[Extracted page text data]
━━━━━━━━━━━━━━━━━━━━

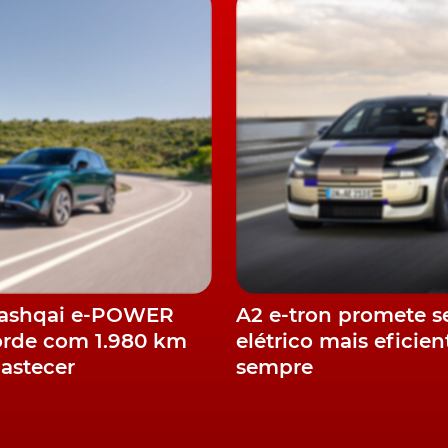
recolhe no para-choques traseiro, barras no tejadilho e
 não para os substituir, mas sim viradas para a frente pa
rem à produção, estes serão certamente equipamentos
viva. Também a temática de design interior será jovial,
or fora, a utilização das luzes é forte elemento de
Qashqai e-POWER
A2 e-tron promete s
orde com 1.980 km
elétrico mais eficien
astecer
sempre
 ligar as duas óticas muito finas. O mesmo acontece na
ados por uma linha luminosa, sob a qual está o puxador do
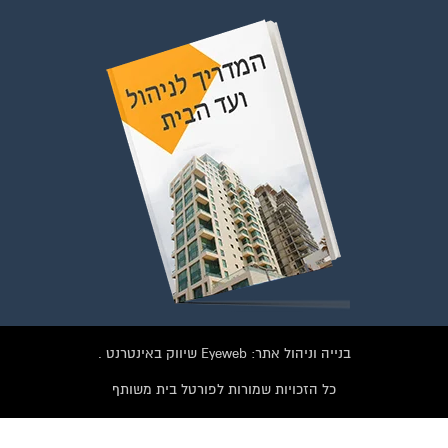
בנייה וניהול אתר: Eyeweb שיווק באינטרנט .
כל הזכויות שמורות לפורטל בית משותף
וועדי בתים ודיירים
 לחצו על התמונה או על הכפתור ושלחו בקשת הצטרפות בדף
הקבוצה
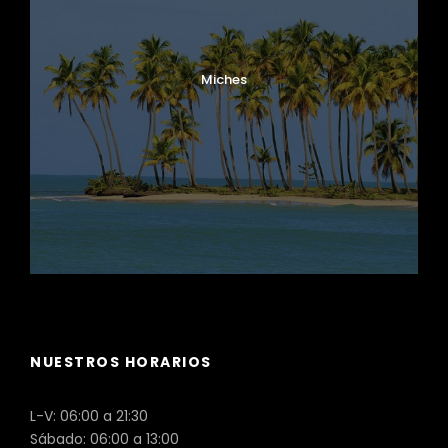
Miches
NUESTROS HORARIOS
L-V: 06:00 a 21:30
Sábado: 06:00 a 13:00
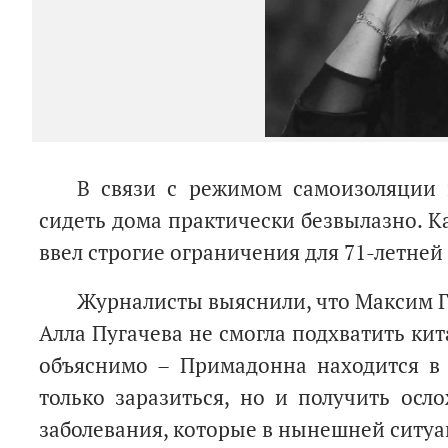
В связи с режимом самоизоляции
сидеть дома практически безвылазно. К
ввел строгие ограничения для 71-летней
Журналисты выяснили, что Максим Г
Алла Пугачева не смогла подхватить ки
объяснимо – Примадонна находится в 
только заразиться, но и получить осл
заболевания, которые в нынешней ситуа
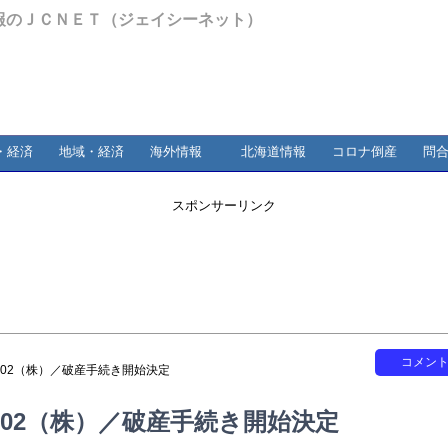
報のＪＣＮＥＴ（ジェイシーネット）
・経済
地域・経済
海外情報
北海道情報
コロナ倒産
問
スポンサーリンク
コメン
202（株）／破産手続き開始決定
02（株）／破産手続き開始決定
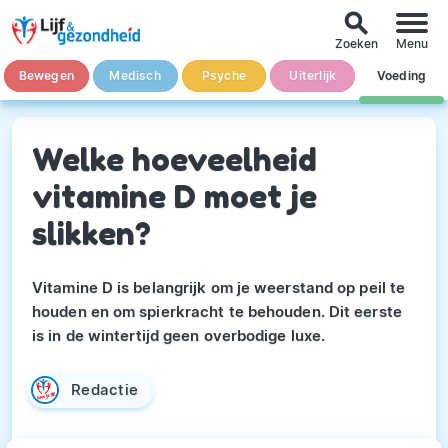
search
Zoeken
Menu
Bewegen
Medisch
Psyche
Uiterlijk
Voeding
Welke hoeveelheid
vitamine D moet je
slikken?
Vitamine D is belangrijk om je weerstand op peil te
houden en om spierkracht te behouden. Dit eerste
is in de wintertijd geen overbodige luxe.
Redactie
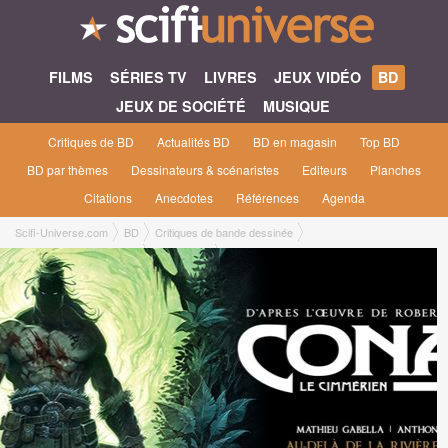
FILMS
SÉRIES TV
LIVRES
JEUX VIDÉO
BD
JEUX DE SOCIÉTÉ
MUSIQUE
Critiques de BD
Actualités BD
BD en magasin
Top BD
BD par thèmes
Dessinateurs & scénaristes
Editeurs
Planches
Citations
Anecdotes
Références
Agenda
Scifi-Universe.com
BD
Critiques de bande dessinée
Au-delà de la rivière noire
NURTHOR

━━━━━━━━━━━━━━━━━━━━

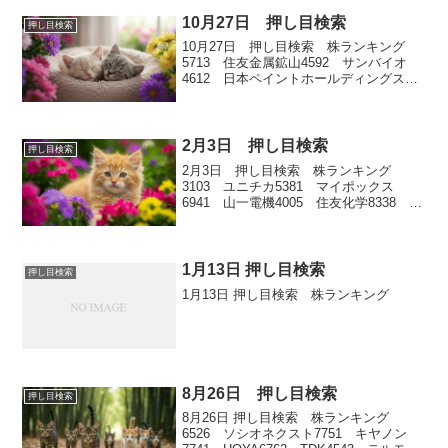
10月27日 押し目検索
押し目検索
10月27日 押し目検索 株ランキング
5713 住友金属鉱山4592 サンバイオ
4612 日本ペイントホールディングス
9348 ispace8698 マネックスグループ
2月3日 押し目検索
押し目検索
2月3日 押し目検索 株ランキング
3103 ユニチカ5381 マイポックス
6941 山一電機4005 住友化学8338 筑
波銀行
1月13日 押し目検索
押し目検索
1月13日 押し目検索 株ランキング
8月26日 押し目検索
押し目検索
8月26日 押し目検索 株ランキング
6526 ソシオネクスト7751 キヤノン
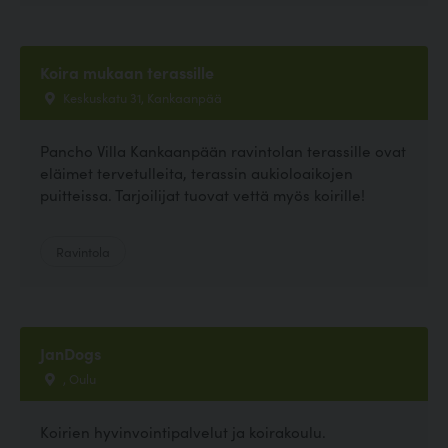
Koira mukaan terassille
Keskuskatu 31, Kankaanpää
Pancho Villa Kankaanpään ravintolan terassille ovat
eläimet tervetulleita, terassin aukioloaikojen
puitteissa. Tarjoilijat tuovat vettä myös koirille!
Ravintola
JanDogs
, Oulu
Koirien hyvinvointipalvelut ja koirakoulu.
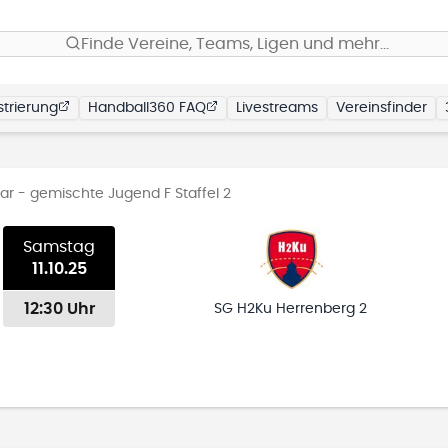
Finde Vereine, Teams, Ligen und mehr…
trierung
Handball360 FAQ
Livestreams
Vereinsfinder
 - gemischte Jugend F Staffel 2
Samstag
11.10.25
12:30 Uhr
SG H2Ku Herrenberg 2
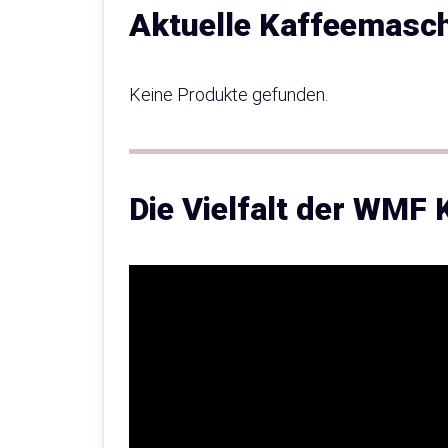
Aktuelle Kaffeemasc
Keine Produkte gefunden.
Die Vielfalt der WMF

━━━━━━━━━━━━━━━━━━━━

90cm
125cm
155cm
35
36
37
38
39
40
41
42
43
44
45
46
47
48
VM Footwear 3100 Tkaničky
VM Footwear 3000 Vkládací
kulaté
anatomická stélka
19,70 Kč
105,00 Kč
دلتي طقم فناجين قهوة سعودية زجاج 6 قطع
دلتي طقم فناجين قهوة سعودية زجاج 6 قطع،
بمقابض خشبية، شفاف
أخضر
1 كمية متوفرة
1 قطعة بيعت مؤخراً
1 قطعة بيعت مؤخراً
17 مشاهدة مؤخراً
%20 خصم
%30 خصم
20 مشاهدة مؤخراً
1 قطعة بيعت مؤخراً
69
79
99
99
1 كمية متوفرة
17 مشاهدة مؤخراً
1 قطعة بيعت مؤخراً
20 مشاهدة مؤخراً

━━━━━━━━━━━━━━━━━━━━

# TASK INSTRUCTIONS:
Check each line above for the word "فناجين", then give only the number of lines that have it.

# SOLUTION BELOW:
2